Page text:
========================================================================

The form of the Partnership Agreement provides that, until the 30th anniversary of the date that the first Phase 1 Plant achieves full operations (the “30-Year Anniversary Date”), the Partnership will make quarterly operating distributions from Distributable Cash (as defined below) to each Class A limited partner in proportion to the LNG delivered to such Class A limited partner as compared to LNG delivered to all the Class A limited partners under LNG sale and purchase agreements during the prior quarter (the “Quarterly Operating Distributions”).  “Distributable Cash” means, with respect to a calendar quarter, (i) the aggregate revenue earned from sales of LNG by the Partnership and its subsidiaries under LNG sale and purchase agreements, minus (ii) certain costs and expenses of the Partnership and its subsidiaries, as calculated in accordance with the Partnership Agreement, during such calendar quarter, which Distributable Cash amount will be subject to a minimum cash reserve established by the Driftwood General Partner to provide for the Partnership’s conduct of its business and to comply with applicable law and contractual obligations.

 

Distributions other than Quarterly Operating Distributions (including any distributions made in connection with a winding up, liquidation or termination of the Partnership) will be made (i) first, to all limited partners in proportion to their respective unreturned capital contributions until such amounts have been reduced to zero, and (ii) then, to the Class A limited partners in proportion to their relative Class A Units.  Operating distributions from Distributable Cash made by the Partnership after the 30-Year Anniversary Date will be made in accordance with the foregoing sentence unless otherwise determined by the Driftwood General Partner.

========================================================================

Dataset entries:
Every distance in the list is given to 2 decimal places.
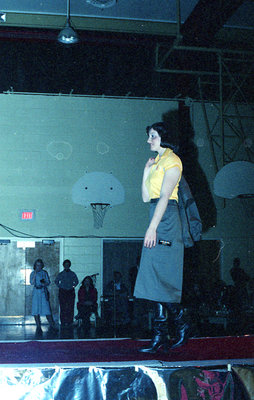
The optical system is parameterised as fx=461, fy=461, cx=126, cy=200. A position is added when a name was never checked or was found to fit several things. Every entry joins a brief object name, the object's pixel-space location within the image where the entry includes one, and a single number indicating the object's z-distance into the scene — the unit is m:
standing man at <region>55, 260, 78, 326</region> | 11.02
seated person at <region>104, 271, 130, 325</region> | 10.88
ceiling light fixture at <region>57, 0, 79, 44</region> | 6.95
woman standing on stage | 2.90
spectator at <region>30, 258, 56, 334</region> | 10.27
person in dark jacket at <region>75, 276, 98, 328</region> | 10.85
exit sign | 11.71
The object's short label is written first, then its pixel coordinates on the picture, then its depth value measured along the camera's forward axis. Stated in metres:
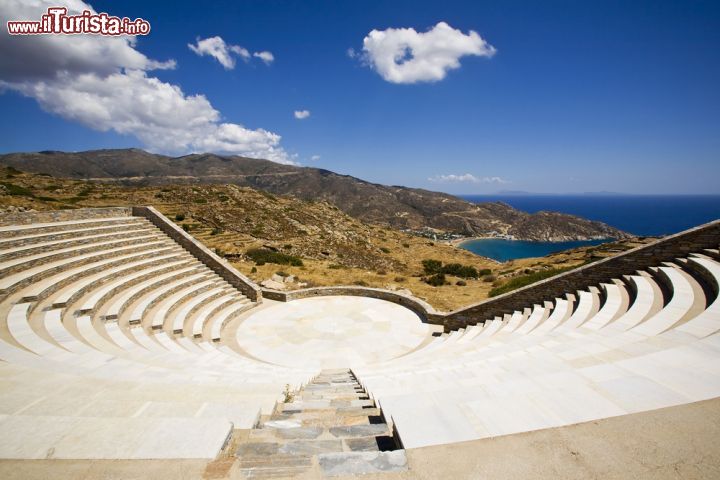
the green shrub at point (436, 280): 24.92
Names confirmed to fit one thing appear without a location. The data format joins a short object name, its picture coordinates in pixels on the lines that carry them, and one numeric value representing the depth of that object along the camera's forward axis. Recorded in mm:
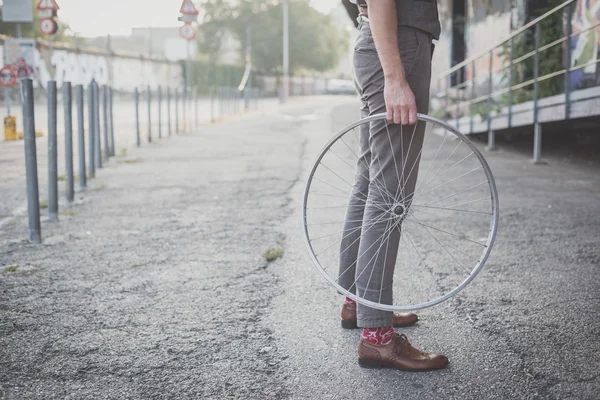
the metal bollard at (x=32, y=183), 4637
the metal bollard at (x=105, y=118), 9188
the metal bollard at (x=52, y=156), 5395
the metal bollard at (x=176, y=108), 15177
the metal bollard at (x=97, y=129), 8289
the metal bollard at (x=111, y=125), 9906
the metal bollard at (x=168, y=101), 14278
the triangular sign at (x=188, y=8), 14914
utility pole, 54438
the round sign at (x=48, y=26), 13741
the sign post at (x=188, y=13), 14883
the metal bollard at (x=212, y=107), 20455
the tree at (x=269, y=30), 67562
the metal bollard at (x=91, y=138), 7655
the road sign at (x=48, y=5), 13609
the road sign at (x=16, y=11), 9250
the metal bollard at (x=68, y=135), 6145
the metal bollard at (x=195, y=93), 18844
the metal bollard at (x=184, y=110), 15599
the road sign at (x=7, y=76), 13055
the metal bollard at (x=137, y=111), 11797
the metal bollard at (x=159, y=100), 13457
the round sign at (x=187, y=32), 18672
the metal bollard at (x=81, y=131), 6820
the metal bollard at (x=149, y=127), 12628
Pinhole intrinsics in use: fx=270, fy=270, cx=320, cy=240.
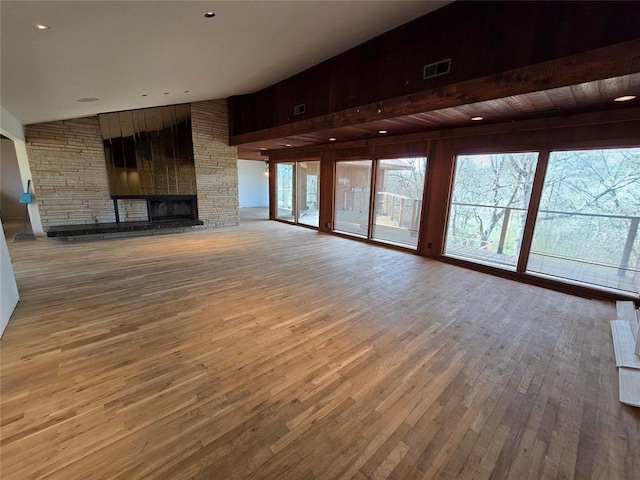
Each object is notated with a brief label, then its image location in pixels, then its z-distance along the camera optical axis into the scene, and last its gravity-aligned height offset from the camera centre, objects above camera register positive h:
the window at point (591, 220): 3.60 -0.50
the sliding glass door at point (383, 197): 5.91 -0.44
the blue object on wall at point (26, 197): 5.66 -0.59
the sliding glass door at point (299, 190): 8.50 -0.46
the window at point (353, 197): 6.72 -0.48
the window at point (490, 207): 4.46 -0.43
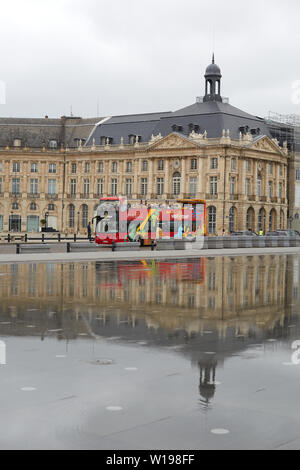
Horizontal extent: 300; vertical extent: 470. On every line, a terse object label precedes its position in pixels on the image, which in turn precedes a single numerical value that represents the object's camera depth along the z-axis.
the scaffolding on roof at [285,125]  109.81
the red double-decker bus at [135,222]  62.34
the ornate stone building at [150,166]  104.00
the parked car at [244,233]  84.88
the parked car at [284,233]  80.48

========================================================================

Actions to take:
1. Quote the stretch of the partnership distributions text from "Distributions other than" through "Driftwood General Partner.".
2. In the partnership distributions text, who establishes the minimum cash reserve that Distributable Cash is subject to?

Task-by-task results:
1.
Distributions other than Quarterly Operating Distributions (including any distributions made in connection with a winding up, liquidation or termination of the Partnership) will be made (i) first, to all limited partners in proportion to their respective unreturned capital contributions until such amounts have been reduced to zero, and (ii) then, to the Class A limited partners in proportion to their relative Class A Units.  Operating distributions from Distributable Cash made by the Partnership after the 30-Year Anniversary Date will be made in accordance with the foregoing sentence unless otherwise determined by the Driftwood General Partner.

2. The Driftwood General Partner.